What you are asked to do:
Reproduce verbatim the rows starting at the first row and ending at the line containing "personalisierte Haustier Farbfoto", with both ends included.

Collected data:
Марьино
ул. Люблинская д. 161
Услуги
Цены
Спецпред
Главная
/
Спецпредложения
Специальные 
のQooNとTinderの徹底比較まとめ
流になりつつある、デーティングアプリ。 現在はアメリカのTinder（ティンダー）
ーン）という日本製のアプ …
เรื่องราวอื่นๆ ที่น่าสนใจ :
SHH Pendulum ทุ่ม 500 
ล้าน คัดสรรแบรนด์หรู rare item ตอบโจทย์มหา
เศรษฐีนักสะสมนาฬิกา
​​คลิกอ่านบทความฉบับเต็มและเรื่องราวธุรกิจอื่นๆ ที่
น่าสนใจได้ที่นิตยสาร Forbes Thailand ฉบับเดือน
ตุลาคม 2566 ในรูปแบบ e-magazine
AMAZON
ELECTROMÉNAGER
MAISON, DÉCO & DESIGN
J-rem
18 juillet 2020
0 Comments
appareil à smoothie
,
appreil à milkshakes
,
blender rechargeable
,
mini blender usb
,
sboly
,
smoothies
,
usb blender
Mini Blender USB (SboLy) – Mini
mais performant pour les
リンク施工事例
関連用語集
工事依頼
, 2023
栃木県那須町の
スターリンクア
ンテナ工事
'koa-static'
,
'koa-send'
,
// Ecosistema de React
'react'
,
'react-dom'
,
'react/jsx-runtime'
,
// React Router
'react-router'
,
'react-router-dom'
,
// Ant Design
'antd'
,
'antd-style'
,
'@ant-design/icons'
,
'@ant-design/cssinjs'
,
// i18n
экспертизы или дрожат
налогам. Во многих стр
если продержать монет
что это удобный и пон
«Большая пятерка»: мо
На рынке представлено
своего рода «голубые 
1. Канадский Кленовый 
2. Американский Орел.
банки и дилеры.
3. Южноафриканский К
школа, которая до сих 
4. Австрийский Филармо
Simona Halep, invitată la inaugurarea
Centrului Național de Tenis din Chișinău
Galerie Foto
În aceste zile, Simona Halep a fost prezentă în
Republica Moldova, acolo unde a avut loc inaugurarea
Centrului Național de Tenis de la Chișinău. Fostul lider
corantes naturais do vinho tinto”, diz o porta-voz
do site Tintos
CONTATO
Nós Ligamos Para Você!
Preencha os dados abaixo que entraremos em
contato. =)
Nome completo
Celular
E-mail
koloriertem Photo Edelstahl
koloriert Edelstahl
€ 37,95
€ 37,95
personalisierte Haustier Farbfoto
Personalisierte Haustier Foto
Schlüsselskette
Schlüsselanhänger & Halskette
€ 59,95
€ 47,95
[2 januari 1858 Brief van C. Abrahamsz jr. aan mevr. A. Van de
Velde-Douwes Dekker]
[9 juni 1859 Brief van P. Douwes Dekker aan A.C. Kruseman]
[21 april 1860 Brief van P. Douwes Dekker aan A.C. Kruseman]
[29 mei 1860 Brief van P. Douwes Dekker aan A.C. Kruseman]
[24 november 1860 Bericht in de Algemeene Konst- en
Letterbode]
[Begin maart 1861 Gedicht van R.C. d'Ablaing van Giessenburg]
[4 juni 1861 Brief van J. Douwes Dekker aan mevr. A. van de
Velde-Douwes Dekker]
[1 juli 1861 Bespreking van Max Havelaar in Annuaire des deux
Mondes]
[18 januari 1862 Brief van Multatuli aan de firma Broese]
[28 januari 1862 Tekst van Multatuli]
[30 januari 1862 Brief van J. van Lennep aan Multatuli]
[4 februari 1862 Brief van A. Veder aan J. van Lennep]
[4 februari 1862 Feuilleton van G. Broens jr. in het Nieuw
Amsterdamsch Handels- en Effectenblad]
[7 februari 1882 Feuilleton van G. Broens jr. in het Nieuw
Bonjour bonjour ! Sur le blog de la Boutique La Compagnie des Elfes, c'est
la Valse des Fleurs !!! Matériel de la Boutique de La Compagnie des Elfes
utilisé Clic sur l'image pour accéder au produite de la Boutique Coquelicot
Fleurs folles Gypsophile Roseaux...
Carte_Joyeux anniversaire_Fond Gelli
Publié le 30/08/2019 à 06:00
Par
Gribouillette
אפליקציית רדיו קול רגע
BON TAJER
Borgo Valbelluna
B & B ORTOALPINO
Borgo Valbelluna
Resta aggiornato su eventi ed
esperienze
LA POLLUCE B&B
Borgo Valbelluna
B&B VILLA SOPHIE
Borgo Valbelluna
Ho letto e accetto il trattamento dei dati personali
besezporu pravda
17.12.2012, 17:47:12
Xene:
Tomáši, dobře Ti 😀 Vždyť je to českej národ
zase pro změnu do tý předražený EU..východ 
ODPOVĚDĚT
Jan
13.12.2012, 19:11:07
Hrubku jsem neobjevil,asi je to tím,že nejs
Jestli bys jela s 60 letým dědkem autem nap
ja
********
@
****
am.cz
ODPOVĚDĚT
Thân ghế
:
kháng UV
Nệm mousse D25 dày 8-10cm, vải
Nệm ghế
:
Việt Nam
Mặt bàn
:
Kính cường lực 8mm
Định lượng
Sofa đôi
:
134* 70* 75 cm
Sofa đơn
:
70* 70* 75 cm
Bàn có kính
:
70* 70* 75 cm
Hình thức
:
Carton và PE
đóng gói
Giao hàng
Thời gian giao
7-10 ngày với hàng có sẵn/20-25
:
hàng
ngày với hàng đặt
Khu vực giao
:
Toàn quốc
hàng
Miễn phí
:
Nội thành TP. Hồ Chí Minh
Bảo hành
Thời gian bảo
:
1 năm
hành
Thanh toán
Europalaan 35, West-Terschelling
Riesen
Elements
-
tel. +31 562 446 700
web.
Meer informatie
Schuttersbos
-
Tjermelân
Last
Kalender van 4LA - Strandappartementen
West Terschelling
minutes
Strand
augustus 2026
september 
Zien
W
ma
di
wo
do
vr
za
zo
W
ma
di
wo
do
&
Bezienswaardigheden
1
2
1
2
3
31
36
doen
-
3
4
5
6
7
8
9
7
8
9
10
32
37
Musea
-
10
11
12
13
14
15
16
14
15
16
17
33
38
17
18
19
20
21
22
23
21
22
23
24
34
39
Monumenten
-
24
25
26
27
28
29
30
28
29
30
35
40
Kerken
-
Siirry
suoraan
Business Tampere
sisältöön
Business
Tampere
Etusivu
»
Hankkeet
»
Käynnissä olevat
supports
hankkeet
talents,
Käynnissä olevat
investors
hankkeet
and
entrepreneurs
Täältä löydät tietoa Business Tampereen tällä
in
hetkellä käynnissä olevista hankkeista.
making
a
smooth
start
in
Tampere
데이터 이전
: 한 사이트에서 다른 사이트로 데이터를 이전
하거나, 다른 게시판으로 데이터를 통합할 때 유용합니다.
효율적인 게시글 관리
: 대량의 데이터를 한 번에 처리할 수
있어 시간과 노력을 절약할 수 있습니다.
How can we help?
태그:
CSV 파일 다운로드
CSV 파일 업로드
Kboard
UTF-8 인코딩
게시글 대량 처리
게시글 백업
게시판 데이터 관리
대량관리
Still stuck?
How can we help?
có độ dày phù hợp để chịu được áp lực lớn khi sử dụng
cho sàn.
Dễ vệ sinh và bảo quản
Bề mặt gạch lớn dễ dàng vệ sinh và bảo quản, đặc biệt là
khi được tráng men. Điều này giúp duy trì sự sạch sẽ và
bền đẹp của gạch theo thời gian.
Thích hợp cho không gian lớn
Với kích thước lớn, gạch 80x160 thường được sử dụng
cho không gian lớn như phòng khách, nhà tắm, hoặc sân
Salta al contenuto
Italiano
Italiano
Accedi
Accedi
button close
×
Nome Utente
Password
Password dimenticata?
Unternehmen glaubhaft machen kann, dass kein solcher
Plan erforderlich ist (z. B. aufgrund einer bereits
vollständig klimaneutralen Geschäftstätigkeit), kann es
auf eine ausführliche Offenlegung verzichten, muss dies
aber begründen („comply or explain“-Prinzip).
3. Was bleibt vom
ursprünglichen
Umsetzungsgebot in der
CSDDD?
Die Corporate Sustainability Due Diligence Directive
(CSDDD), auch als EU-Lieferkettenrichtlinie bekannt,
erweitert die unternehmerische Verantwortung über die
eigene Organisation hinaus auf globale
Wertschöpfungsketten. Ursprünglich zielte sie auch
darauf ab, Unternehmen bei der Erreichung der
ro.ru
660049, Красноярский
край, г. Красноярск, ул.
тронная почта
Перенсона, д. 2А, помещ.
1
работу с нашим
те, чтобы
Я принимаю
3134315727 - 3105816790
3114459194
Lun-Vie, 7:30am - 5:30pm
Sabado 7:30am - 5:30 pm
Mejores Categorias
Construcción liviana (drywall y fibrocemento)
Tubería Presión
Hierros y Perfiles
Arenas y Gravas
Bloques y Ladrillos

Task result:
Марьино
ул. Люблинская д. 161
Услуги
Цены
Спецпред
Главная
/
Спецпредложения
Специальные 
のQooNとTinderの徹底比較まとめ
流になりつつある、デーティングアプリ。 現在はアメリカのTinder（ティンダー）
ーン）という日本製のアプ …
เรื่องราวอื่นๆ ที่น่าสนใจ :
SHH Pendulum ทุ่ม 500 
ล้าน คัดสรรแบรนด์หรู rare item ตอบโจทย์มหา
เศรษฐีนักสะสมนาฬิกา
​​คลิกอ่านบทความฉบับเต็มและเรื่องราวธุรกิจอื่นๆ ที่
น่าสนใจได้ที่นิตยสาร Forbes Thailand ฉบับเดือน
ตุลาคม 2566 ในรูปแบบ e-magazine
AMAZON
ELECTROMÉNAGER
MAISON, DÉCO & DESIGN
J-rem
18 juillet 2020
0 Comments
appareil à smoothie
,
appreil à milkshakes
,
blender rechargeable
,
mini blender usb
,
sboly
,
smoothies
,
usb blender
Mini Blender USB (SboLy) – Mini
mais performant pour les
リンク施工事例
関連用語集
工事依頼
, 2023
栃木県那須町の
スターリンクア
ンテナ工事
'koa-static'
,
'koa-send'
,
// Ecosistema de React
'react'
,
'react-dom'
,
'react/jsx-runtime'
,
// React Router
'react-router'
,
'react-router-dom'
,
// Ant Design
'antd'
,
'antd-style'
,
'@ant-design/icons'
,
'@ant-design/cssinjs'
,
// i18n
экспертизы или дрожат
налогам. Во многих стр
если продержать монет
что это удобный и пон
«Большая пятерка»: мо
На рынке представлено
своего рода «голубые 
1. Канадский Кленовый 
2. Американский Орел.
банки и дилеры.
3. Южноафриканский К
школа, которая до сих 
4. Австрийский Филармо
Simona Halep, invitată la inaugurarea
Centrului Național de Tenis din Chișinău
Galerie Foto
În aceste zile, Simona Halep a fost prezentă în
Republica Moldova, acolo unde a avut loc inaugurarea
Centrului Național de Tenis de la Chișinău. Fostul lider
corantes naturais do vinho tinto”, diz o porta-voz
do site Tintos
CONTATO
Nós Ligamos Para Você!
Preencha os dados abaixo que entraremos em
contato. =)
Nome completo
Celular
E-mail
koloriertem Photo Edelstahl
koloriert Edelstahl
€ 37,95
€ 37,95
personalisierte Haustier Farbfoto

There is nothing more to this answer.